With a working smoke detector on her side, a 20-year-old Rock Falls woman’s chances of escaping an apartment fire last week were greatly improved.
The early Friday morning blaze in the 300 block of downtown Rock Falls destroyed the two-story building where she lived. Two residents in one upstairs apartment noticed the fire and got out without injury, but it wasn’t so easy for Holly Spatz.
Spatz said she was awakened about 3:20 a.m. by the smell of smoke. She opened the bedroom door in her second-story apartment and heard the smoke detector. She called 911, and a dispatcher told her to check the apartment’s exit doors.
She opened one door; smoke billowed in. She opened the other door; a wall of flames confronted her.
She was trapped.
Fortunately, Spatz kept her head. Having closed the doors, she went to a window, opened it, and stuck her head out. A police officer saw her and instructed her to climb out the window and onto the roof.
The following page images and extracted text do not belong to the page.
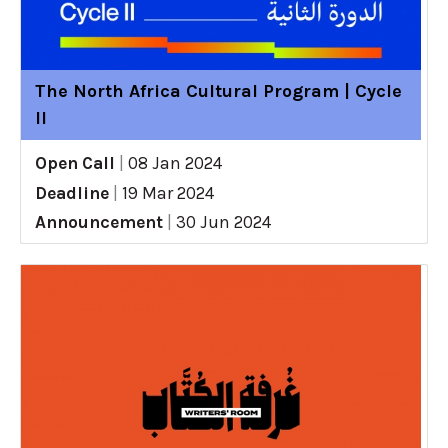
The North Africa Cultural Program | Cycle
II
Open Call
|
08 Jan 2024
Deadline
|
19 Mar 2024
Announcement
|
30 Jun 2024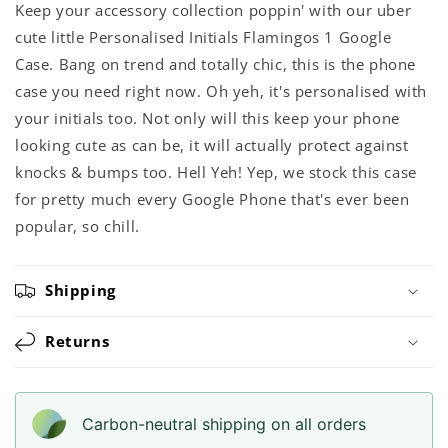
Keep your accessory collection poppin' with our uber
cute little Personalised Initials Flamingos 1 Google
Case. Bang on trend and totally chic, this is the phone
case you need right now. Oh yeh, it's personalised with
your initials too. Not only will this keep your phone
looking cute as can be, it will actually protect against
knocks & bumps too. Hell Yeh! Yep, we stock this case
for pretty much every Google Phone that's ever been
popular, so chill.
Shipping
Returns
Carbon-neutral shipping on all orders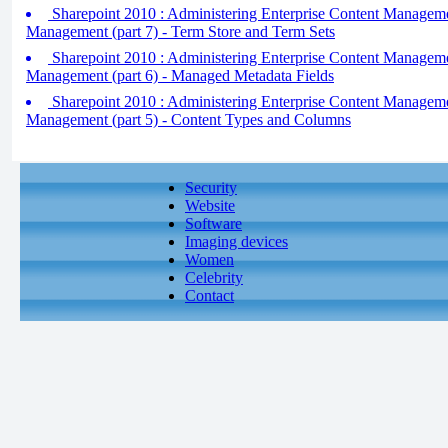
Sharepoint 2010 : Administering Enterprise Content Managem
Management (part 7) - Term Store and Term Sets
Sharepoint 2010 : Administering Enterprise Content Managem
Management (part 6) - Managed Metadata Fields
Sharepoint 2010 : Administering Enterprise Content Managem
Management (part 5) - Content Types and Columns
Security
Website
Software
Imaging devices
Women
Celebrity
Contact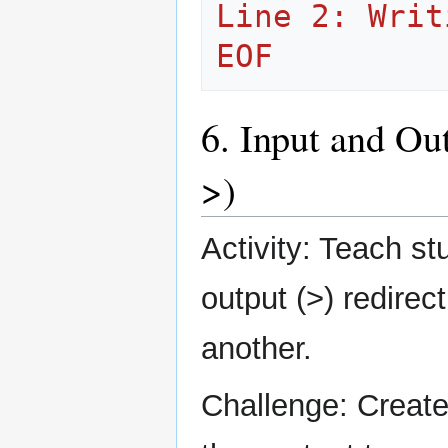
Line 2: Writ
EOF
6. Input and Ou
>)
Activity: Teach s
output (>) redirect
another.
Challenge: Create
From there, a firefighter with a ground ladder helped her to safety.
The fire claimed Spatz’s possessions and her job (she worked in a dentist’s office on the first floor), but not her life. For that, she is very thankful.
When smoke does not awaken people inside a burning dwelling, smoke detectors can alert them and provide precious seconds to escape.
During Fire Prevention Week, fire-fighting officials encourage the public to be sure smoke detectors are installed on all levels of a residence, especially in every sleeping room and within 15 feet of sleeping rooms.
The Illinois State Fire Marshal’s office encourages people to regularly maintain smoke detectors. Test them once a month. Replace the batteries twice a year.
Check the smoke detectors’ age, too. Units should be replaced every 8 to 10 years.
A smoke detector’s cost is minimal, but its value is great. Statistics state that a working smoke detector reduces by half the odds of dying in a residential fire.
If your nose fails you in a nighttime fire, it’s good to know a smoke detector has your back.